Les Tombeaux sans noms - Conversation avec les morts

Dans son documentaire "Les tombeaux sans noms", Rithy Panh arpente les lieux où neuf des siens ont péri sous les Khmers rouges pour tenter de transmettre, avec la médiation des rites bouddhiques, la difficulté et la douleur du deuil. Propos choisis.

Âmes errantes

 “Avec Les tombeaux sans noms, je m’approche peut-être encore un peu plus de ce que signifie être victime. Comment agit le temps qui passe ? Comment vivre le deuil ? Comment donner une sépulture à ceux que notre culture considère comme des âmes errantes ? J’ai mis des années à oser retourner dans ces plaines et ces forêts où une grande partie de ma famille est morte. Forcément, entrer dans des zones aussi obscures comporte des risques : danger psychologique, danger de se tromper… C’est un film âpre, un film difficile, mais je ne pouvais pas faire autrement.”

Entrer dans le cadre

“Comment montrer une cérémonie, un changement de peau, une renaissance, sans faire un film ethnographique ? J’y suis allé un peu comme un archéologue, un peu comme un croyant, un peu comme un anthropologue, avec beaucoup d’émotion. Si j’avais pu, comme dans L’image manquante, me représenter par une petite figurine, je l’aurais fait. Mais les bonzes, les kru*, les devins ont été très clairs : les cérémonies de deuil, il fallait que je les vive. Je ne pouvais pas mettre quelqu’un d’autre à ma place.”

Vivre sa vie

“Film après film, j’essaie de parler, non seulement de ma famille, mais aussi de ceux qui sont morts avec eux. Plus je fais des films, plus je les vois, sans être sûr que ce soit une bonne chose.
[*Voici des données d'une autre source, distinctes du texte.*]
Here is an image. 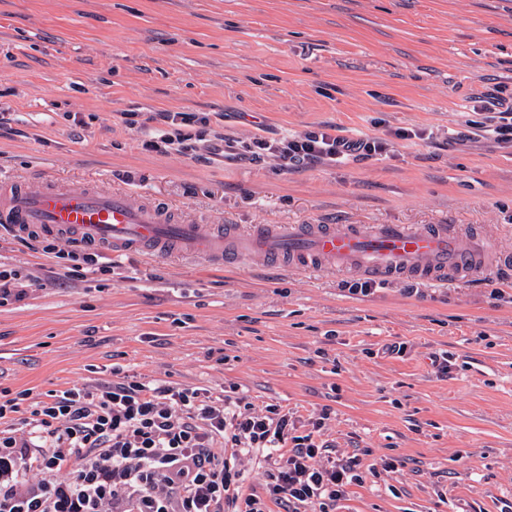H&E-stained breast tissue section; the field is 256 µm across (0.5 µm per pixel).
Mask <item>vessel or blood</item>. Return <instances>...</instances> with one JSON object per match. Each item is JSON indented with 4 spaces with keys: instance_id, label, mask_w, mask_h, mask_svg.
<instances>
[{
    "instance_id": "obj_1",
    "label": "vessel or blood",
    "mask_w": 512,
    "mask_h": 512,
    "mask_svg": "<svg viewBox=\"0 0 512 512\" xmlns=\"http://www.w3.org/2000/svg\"><path fill=\"white\" fill-rule=\"evenodd\" d=\"M0 224L20 236L69 239L116 257L189 256L219 266L252 260L426 284L468 279L484 267L482 249L462 247L448 224L222 226L177 218L158 199L93 184L48 182L34 190L1 176Z\"/></svg>"
}]
</instances>
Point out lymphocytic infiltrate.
<instances>
[{"label":"lymphocytic infiltrate","instance_id":"f902f5d3","mask_svg":"<svg viewBox=\"0 0 512 512\" xmlns=\"http://www.w3.org/2000/svg\"><path fill=\"white\" fill-rule=\"evenodd\" d=\"M488 113L495 141L512 147V100L491 90L477 98ZM162 143L190 150L186 127L208 125L206 112H160ZM419 128H399L391 137L342 133L333 126L315 131L258 136L247 144L225 140L228 158L271 157L283 167L336 164L390 152L394 140L425 139ZM47 436L35 445L0 431V512H266L274 500L282 512L312 506L335 512L349 486L361 483L356 458L330 459L325 443L298 433L288 414L272 407L225 400L214 405L202 390L117 381L95 391L74 387L33 410ZM230 454L217 451L220 439ZM265 451L266 497L241 496L233 461ZM74 475L57 478L61 467ZM40 473L25 484L28 473Z\"/></svg>","mask_w":512,"mask_h":512}]
</instances>
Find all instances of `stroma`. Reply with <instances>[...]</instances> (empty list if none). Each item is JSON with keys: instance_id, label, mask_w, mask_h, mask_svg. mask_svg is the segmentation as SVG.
<instances>
[{"instance_id": "stroma-1", "label": "stroma", "mask_w": 512, "mask_h": 512, "mask_svg": "<svg viewBox=\"0 0 512 512\" xmlns=\"http://www.w3.org/2000/svg\"><path fill=\"white\" fill-rule=\"evenodd\" d=\"M488 87L512 97V0H0L13 128L0 175L127 189L211 224H453L463 245L476 235L512 254V148L469 109ZM159 111L211 113L190 129L210 152L145 150L141 122ZM324 124L428 138L341 166L223 156L228 138ZM69 246L0 230V264L30 282L0 305V398L27 395L16 435L49 396L130 375L320 423L332 457H358L363 473L336 512H512L501 272L381 280L366 296L345 287L355 272L180 257L70 279L56 256ZM392 343L404 353L383 354Z\"/></svg>"}]
</instances>
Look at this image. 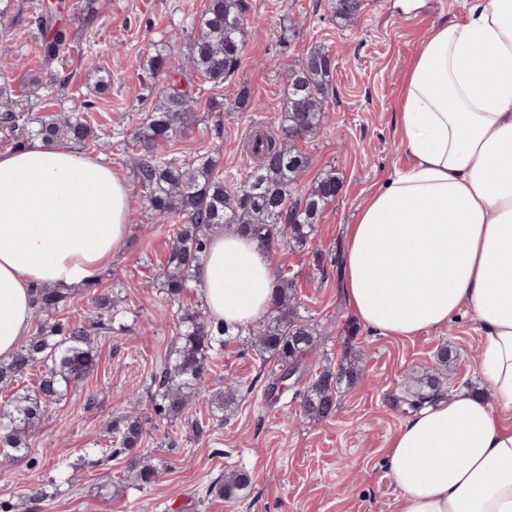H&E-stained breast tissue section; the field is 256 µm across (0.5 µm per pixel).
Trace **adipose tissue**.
<instances>
[{
    "label": "adipose tissue",
    "instance_id": "adipose-tissue-1",
    "mask_svg": "<svg viewBox=\"0 0 512 512\" xmlns=\"http://www.w3.org/2000/svg\"><path fill=\"white\" fill-rule=\"evenodd\" d=\"M398 126L413 157L348 227L345 293L364 326L411 337L469 311L497 402L461 393L406 418L386 457L398 512H512V0H468L413 61ZM126 178L60 143L0 153V359L27 336L33 291L88 283L126 239ZM213 321L248 327L274 272L216 229L195 270Z\"/></svg>",
    "mask_w": 512,
    "mask_h": 512
}]
</instances>
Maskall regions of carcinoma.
Returning a JSON list of instances; mask_svg holds the SVG:
<instances>
[{
	"instance_id": "obj_1",
	"label": "carcinoma",
	"mask_w": 512,
	"mask_h": 512,
	"mask_svg": "<svg viewBox=\"0 0 512 512\" xmlns=\"http://www.w3.org/2000/svg\"><path fill=\"white\" fill-rule=\"evenodd\" d=\"M243 0H207L204 11L193 24L194 35L188 47L189 68H174V49L167 46L142 60L140 67L158 83L156 106L131 134L141 149L133 159V172L154 215L173 225V246L168 256L166 293L173 303L190 283L203 258L213 228H233L254 240L263 251L295 250L307 245L326 206L341 190L339 179L329 172L309 191L300 189V179L309 164L298 141L316 134L326 120L325 102L332 86L335 68L332 50L316 44L289 67L287 90L279 126L266 129L250 140L255 159L245 179L234 189L224 188L215 175L217 161L208 153L190 162L169 159L157 153L160 143L181 135L193 125V104L197 82L221 85L239 66L244 49L246 24ZM362 9V0H336V17L352 21ZM57 7L45 5L37 17L36 50L46 75L33 79L37 90L64 85L68 79L51 70L67 44L66 32L56 25ZM69 113H43L32 103L18 112L9 97L8 83L0 84V139L12 149H22L34 139L44 142H72L99 146L100 137L86 119L85 110ZM295 278L280 270L270 315L258 328L248 329L254 347L265 361H273L274 375L298 369L313 350L317 331L300 314L295 302ZM69 293L40 286L34 291L36 313L45 317L37 335L20 346L11 360L0 362V384L23 380L36 366L42 367L36 387H20L8 408L0 409V455L24 458L28 438L45 419L49 408L59 403L69 388L83 381L96 365L92 334L110 333L113 325L124 328L122 311L112 295L96 291L91 296L94 319L88 325L54 322L65 306ZM173 350L165 366L153 374L149 389L156 417L178 420L186 416L191 402L209 371L212 356L222 353L224 337L242 335L217 325L196 307L179 306ZM360 356L347 354L336 371L323 369L311 376L300 392L304 417L319 421L336 413L337 395L344 386L359 382ZM437 377L416 379L408 388L411 404L423 403L435 390ZM239 386L229 384L210 400L213 411L224 413L235 404ZM146 420L128 414L112 421L109 456L125 459V481L134 488L155 482L158 470L138 452L145 434ZM252 483L246 471L233 472L214 485L216 493L237 499Z\"/></svg>"
}]
</instances>
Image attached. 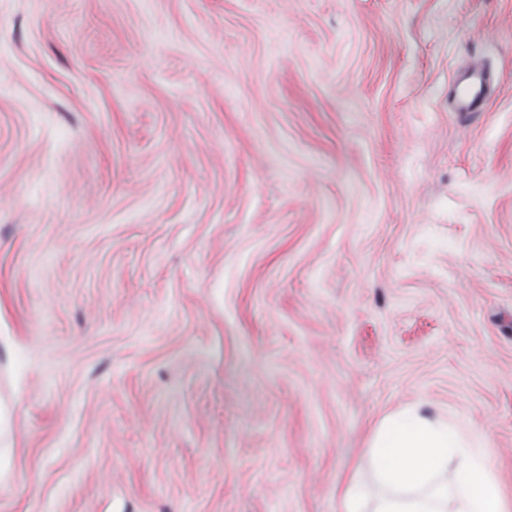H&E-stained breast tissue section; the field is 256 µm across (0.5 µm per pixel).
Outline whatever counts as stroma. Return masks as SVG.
Returning <instances> with one entry per match:
<instances>
[{"label": "stroma", "instance_id": "stroma-1", "mask_svg": "<svg viewBox=\"0 0 512 512\" xmlns=\"http://www.w3.org/2000/svg\"><path fill=\"white\" fill-rule=\"evenodd\" d=\"M407 404L512 493V0H0V512H340ZM464 74L469 76L465 79L461 87L456 111L480 112L486 101L485 76L474 72H464Z\"/></svg>", "mask_w": 512, "mask_h": 512}]
</instances>
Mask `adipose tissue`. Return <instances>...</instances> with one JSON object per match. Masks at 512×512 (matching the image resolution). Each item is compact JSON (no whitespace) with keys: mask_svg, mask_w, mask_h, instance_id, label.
<instances>
[{"mask_svg":"<svg viewBox=\"0 0 512 512\" xmlns=\"http://www.w3.org/2000/svg\"><path fill=\"white\" fill-rule=\"evenodd\" d=\"M485 441L417 405L385 414L367 440L369 471H355L341 490V512H512V498L479 453Z\"/></svg>","mask_w":512,"mask_h":512,"instance_id":"ef3b65f1","label":"adipose tissue"}]
</instances>
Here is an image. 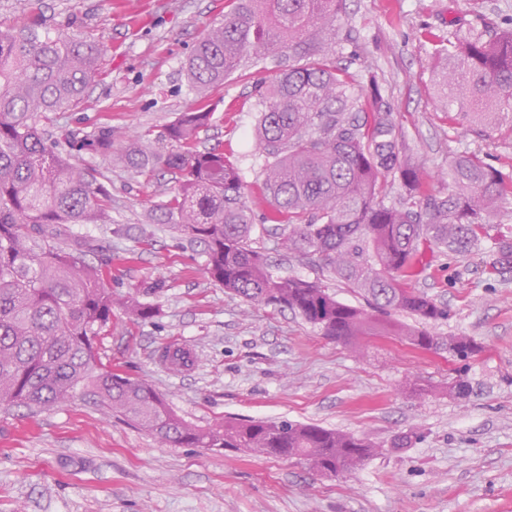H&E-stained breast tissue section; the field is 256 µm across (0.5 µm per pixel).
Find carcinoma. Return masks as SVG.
Masks as SVG:
<instances>
[{"label": "carcinoma", "mask_w": 512, "mask_h": 512, "mask_svg": "<svg viewBox=\"0 0 512 512\" xmlns=\"http://www.w3.org/2000/svg\"><path fill=\"white\" fill-rule=\"evenodd\" d=\"M224 21L185 63L197 106L165 130L176 149L161 154L131 143L125 159L140 174L179 175L178 193L161 206L189 240L204 245L208 276L254 306L286 308L323 335L354 345L378 315L406 312L425 324L445 307L407 286L420 243L465 255L491 227L497 202L512 195V174L466 152L449 168L448 194L424 193L420 166L400 150L399 130L375 74L361 83L336 62L344 0H232ZM103 46L51 31L38 20L0 26V406L36 413L91 397L172 447L219 448L255 458L295 459L335 476L362 469L379 453L364 437L318 425L228 418L207 427L177 415L145 381L108 369L97 341L121 305L143 321L157 306L143 300L157 281L129 295L112 289V258L72 224H106L111 199L76 163L88 151L112 153V128L56 136L43 127L55 112L79 108L98 76ZM271 61L270 83L255 85L262 173L273 209L265 220L288 225V251L308 255L366 297L372 312L344 303L315 281L274 275L251 247L255 216L238 167L195 142L213 115L206 91L245 58ZM448 59L435 94L448 119L480 133L512 112V28L488 37L473 25L435 44ZM399 179L406 194L389 198ZM98 256L99 264L86 261ZM512 268V239L498 242L491 269ZM397 335L435 354L481 350L468 338L400 325Z\"/></svg>", "instance_id": "cac0c4a2"}]
</instances>
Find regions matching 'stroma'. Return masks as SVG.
Segmentation results:
<instances>
[{
  "label": "stroma",
  "mask_w": 512,
  "mask_h": 512,
  "mask_svg": "<svg viewBox=\"0 0 512 512\" xmlns=\"http://www.w3.org/2000/svg\"><path fill=\"white\" fill-rule=\"evenodd\" d=\"M231 7L230 0H144V24L133 30L122 0H0V23L37 18L103 43L87 102L55 113V126L108 125L116 143L136 140L165 153V128L196 105L184 63ZM476 19L506 28L512 0H345L342 27L353 45L337 60L352 73H376L403 147L423 167L426 192L439 196L448 192L451 160L465 152L487 154L512 173L511 125L480 136L451 126L435 105L434 43L453 35L458 21ZM273 77L243 61L239 75L212 91L213 119L198 146L220 147L240 168L257 219L252 246L271 271L320 282L366 307L330 272L290 255L280 245L284 225L266 219L272 204L253 138L254 86ZM78 162L111 195L112 211L110 223L75 224L72 233L111 247L115 290L167 284L153 320L113 309L98 342L104 364L147 380L201 426L287 419L350 432L382 450L355 473L329 478L291 460L174 448L91 399L35 414L0 407V512H512V270L488 265L496 237H512V197L498 202L495 227L471 253L421 247L407 280L448 309L430 331L481 345L460 361L395 336L363 337L357 352L298 314L230 297L206 274L203 244L189 242L160 209L177 192V174L140 175L115 155L84 152ZM173 345L194 353L192 368L159 361ZM459 376L472 386L463 399L448 391ZM411 429L419 440L391 447Z\"/></svg>",
  "instance_id": "1"
}]
</instances>
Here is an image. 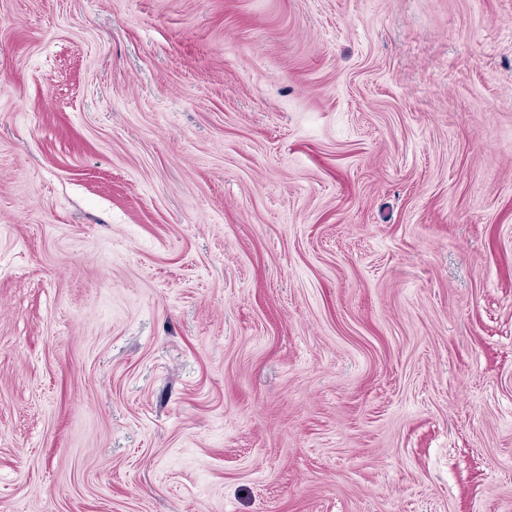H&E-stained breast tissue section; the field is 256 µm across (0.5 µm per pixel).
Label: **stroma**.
Returning <instances> with one entry per match:
<instances>
[{"label":"stroma","mask_w":512,"mask_h":512,"mask_svg":"<svg viewBox=\"0 0 512 512\" xmlns=\"http://www.w3.org/2000/svg\"><path fill=\"white\" fill-rule=\"evenodd\" d=\"M0 512H512V0H0Z\"/></svg>","instance_id":"35a3bbf8"}]
</instances>
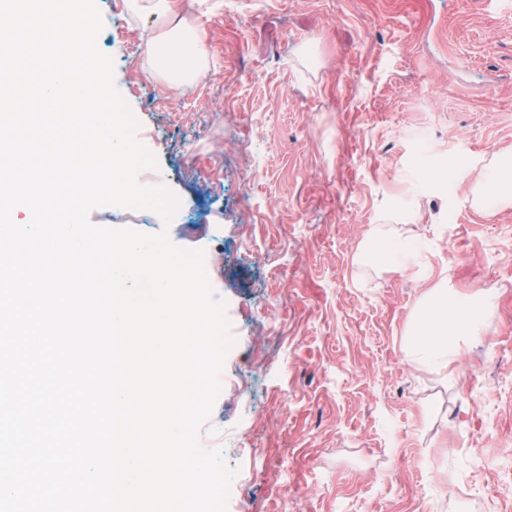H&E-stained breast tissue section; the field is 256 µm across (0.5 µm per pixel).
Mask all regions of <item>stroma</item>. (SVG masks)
<instances>
[{
	"mask_svg": "<svg viewBox=\"0 0 512 512\" xmlns=\"http://www.w3.org/2000/svg\"><path fill=\"white\" fill-rule=\"evenodd\" d=\"M97 45L179 205L93 209L204 253L234 345L198 430L228 512H512V0H170L208 67L151 75L160 23L98 0ZM412 244L408 261L370 262ZM479 305L442 366L433 289ZM499 175L487 196L491 199L512 198V158L501 159ZM478 315L472 308H460L438 290L421 308L408 338V345L420 359L445 364L462 336L474 334Z\"/></svg>",
	"mask_w": 512,
	"mask_h": 512,
	"instance_id": "obj_1",
	"label": "stroma"
}]
</instances>
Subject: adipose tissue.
<instances>
[{
  "mask_svg": "<svg viewBox=\"0 0 512 512\" xmlns=\"http://www.w3.org/2000/svg\"><path fill=\"white\" fill-rule=\"evenodd\" d=\"M206 50L197 32L181 23L169 26L153 44L151 68L179 89L200 74ZM478 323L474 309L458 307L447 290H438L421 308L408 338V345L420 359L447 363L459 338L473 335Z\"/></svg>",
  "mask_w": 512,
  "mask_h": 512,
  "instance_id": "ef3b65f1",
  "label": "adipose tissue"
}]
</instances>
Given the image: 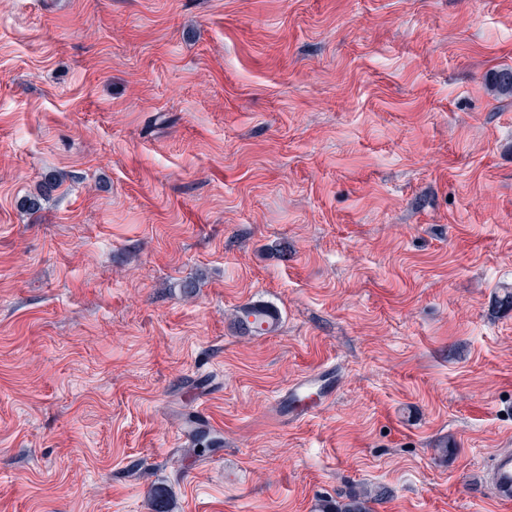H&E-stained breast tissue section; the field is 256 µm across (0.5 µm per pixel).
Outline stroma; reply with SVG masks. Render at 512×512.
<instances>
[{
  "mask_svg": "<svg viewBox=\"0 0 512 512\" xmlns=\"http://www.w3.org/2000/svg\"><path fill=\"white\" fill-rule=\"evenodd\" d=\"M503 67L512 0H0V512H512ZM62 183V177L49 176L40 182L33 192L20 200V208L26 212L37 213L42 209L43 202L48 201ZM251 317L253 320H250ZM235 322L237 328L243 334H263L272 329L275 318L268 307L250 305L240 308ZM489 483L499 501H512V454L510 452L495 457L489 471ZM381 496L382 493H373L367 487L352 489L342 500H318L314 512H369V503Z\"/></svg>",
  "mask_w": 512,
  "mask_h": 512,
  "instance_id": "35a3bbf8",
  "label": "stroma"
}]
</instances>
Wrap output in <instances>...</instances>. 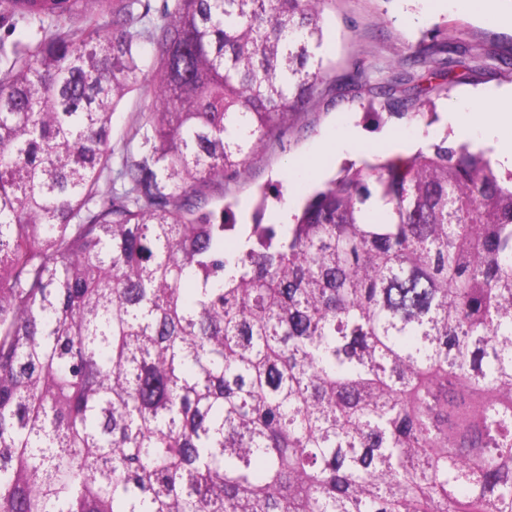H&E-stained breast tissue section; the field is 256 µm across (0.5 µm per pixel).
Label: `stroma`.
<instances>
[{
    "mask_svg": "<svg viewBox=\"0 0 512 512\" xmlns=\"http://www.w3.org/2000/svg\"><path fill=\"white\" fill-rule=\"evenodd\" d=\"M455 38L466 48L512 58V0H496L489 16L465 0L448 7L434 0H331L326 8L328 62L339 78L358 69L420 70L414 50ZM453 75L452 87L432 92L433 115L416 118L389 114L379 93L354 99L326 83L281 144L255 156L249 179L226 184L213 206L229 207L236 223H253L269 185H278L290 203L304 201L344 164L373 160L372 147L384 138L405 141L412 151L440 141L451 130L449 117H469L478 104L512 87V66L474 63L454 67Z\"/></svg>",
    "mask_w": 512,
    "mask_h": 512,
    "instance_id": "35a3bbf8",
    "label": "stroma"
}]
</instances>
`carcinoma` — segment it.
Masks as SVG:
<instances>
[{
    "mask_svg": "<svg viewBox=\"0 0 512 512\" xmlns=\"http://www.w3.org/2000/svg\"><path fill=\"white\" fill-rule=\"evenodd\" d=\"M330 2L0 0V512H512V177L444 137L209 207L331 79ZM148 100H143L136 92L128 93L119 105L112 119V146L116 151L122 146L123 135L133 118L146 112Z\"/></svg>",
    "mask_w": 512,
    "mask_h": 512,
    "instance_id": "obj_1",
    "label": "carcinoma"
}]
</instances>
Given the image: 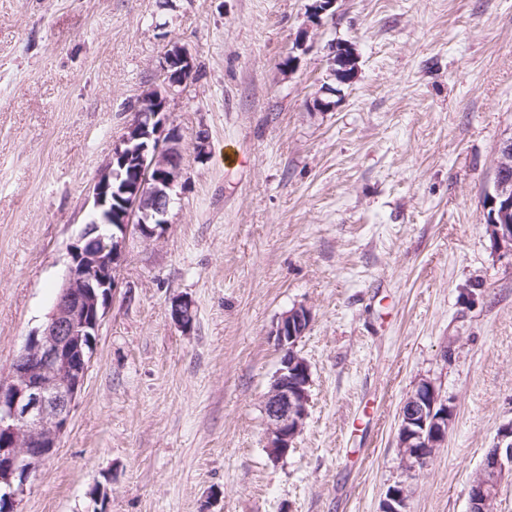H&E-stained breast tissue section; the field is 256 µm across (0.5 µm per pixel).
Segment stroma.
I'll use <instances>...</instances> for the list:
<instances>
[{
  "label": "stroma",
  "instance_id": "1",
  "mask_svg": "<svg viewBox=\"0 0 512 512\" xmlns=\"http://www.w3.org/2000/svg\"><path fill=\"white\" fill-rule=\"evenodd\" d=\"M312 2L0 0V381L53 306L129 104L168 49L195 60L168 98L183 175L166 230L128 238L22 512H92L96 488L103 512H379L398 483L407 512H468L512 422V252L484 223L512 136V0H336L315 25ZM340 40L358 53L341 87ZM300 305L309 415L273 462L270 332ZM424 379L455 416L409 472L398 416Z\"/></svg>",
  "mask_w": 512,
  "mask_h": 512
}]
</instances>
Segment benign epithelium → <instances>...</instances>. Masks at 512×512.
I'll list each match as a JSON object with an SVG mask.
<instances>
[{
  "mask_svg": "<svg viewBox=\"0 0 512 512\" xmlns=\"http://www.w3.org/2000/svg\"><path fill=\"white\" fill-rule=\"evenodd\" d=\"M183 66V79L194 69L191 54L180 47L168 51L161 66L168 72L173 60ZM132 119L124 127L112 157L129 144V132L146 140L140 149L138 183L133 193L118 185L121 175L112 163L95 176L90 201L91 220L68 251L69 264L46 321L27 336L9 376L0 381V504L4 512H21L41 465L56 452L68 428L94 358L102 321L118 288L116 273L124 259L131 232L150 240L164 233L169 194L158 190L160 176L181 174L182 155L170 147L179 133L165 130L163 109L140 99L131 105ZM130 194L121 213L119 231L99 233V224L112 223L107 194ZM493 209L487 233L494 245L512 251V180L496 182L488 194ZM171 319L180 328H193L192 302H172ZM312 320L310 309L294 307L279 318L272 336L283 352L280 367L264 396L265 452L277 461L294 447L309 414L311 370L296 348ZM453 408L438 389L421 380L400 409L399 443L403 465L424 469L448 437ZM512 476V422L504 425L497 443L485 456L469 488V512H488L501 483ZM408 489L392 486L381 512H406Z\"/></svg>",
  "mask_w": 512,
  "mask_h": 512,
  "instance_id": "7a95c632",
  "label": "benign epithelium"
}]
</instances>
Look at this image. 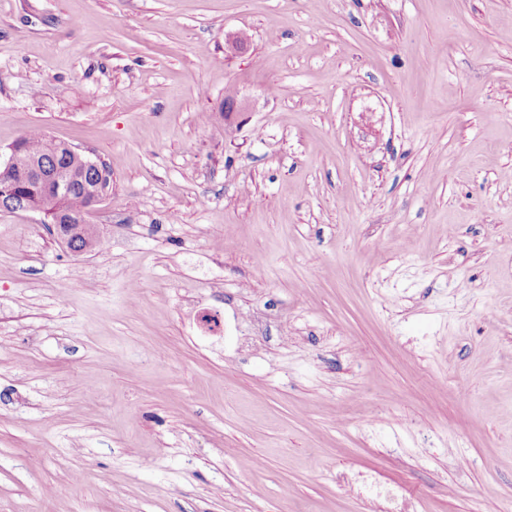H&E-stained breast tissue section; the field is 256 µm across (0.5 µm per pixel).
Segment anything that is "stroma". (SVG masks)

Ce rapport entre l’image, les âmes et moi est assez compliqué. Je pense en tout cas qu’on ne peut pas échapper pour toujours aux questions. Si nous ne nous les posons pas nous-mêmes, elles viendront de nos enfants. Qu’est-ce qui s’est passé ? Pourquoi ce manque existe-t-il ? La vie est chouette, précieuse, pleine de surprises. C’est dommage qu’il y ait un trou dedans. Parce que je crois que l’art peut remplir ce manque, j’ai consacré ces trente ou trente-cinq dernières années à cette histoire avec l’espoir qu’un jour si quelqu’un s’interroge, il aura, sinon la réponse, au moins ces éléments de réponse qui peuvent permettre de vivre sa vie.”

 

* Les médecins traditionnels au Cambodge.